**AIM OF THE TASK:** Only these lines are needed: the first line of the entries below through the line with "- 중복 문서 식별 및 통합", each returned exactly.

══ DATA SUPPLIED

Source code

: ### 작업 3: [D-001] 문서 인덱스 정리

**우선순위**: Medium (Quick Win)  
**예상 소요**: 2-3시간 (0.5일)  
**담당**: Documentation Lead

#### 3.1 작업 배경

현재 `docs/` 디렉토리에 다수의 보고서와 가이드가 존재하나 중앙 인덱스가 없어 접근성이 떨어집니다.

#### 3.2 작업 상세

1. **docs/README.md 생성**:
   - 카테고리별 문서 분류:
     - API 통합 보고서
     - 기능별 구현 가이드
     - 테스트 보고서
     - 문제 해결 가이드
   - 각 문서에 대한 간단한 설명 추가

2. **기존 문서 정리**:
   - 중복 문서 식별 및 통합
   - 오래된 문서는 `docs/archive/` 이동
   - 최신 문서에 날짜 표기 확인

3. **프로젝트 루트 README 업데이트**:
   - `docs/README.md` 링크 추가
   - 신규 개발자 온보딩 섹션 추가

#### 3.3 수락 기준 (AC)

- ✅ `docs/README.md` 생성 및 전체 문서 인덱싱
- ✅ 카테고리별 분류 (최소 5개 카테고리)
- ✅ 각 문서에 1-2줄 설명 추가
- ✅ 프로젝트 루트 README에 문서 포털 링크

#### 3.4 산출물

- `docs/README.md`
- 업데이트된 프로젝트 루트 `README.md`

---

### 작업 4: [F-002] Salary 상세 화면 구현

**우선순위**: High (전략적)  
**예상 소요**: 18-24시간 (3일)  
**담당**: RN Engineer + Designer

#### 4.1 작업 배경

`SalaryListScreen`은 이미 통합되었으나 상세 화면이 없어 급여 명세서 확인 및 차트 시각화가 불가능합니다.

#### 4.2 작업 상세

════

**RESULT:**
Source code

: ### 작업 3: [D-001] 문서 인덱스 정리

**우선순위**: Medium (Quick Win)  
**예상 소요**: 2-3시간 (0.5일)  
**담당**: Documentation Lead

#### 3.1 작업 배경

현재 `docs/` 디렉토리에 다수의 보고서와 가이드가 존재하나 중앙 인덱스가 없어 접근성이 떨어집니다.

#### 3.2 작업 상세

1. **docs/README.md 생성**:
   - 카테고리별 문서 분류:
     - API 통합 보고서
     - 기능별 구현 가이드
     - 테스트 보고서
     - 문제 해결 가이드
   - 각 문서에 대한 간단한 설명 추가

2. **기존 문서 정리**:
   - 중복 문서 식별 및 통합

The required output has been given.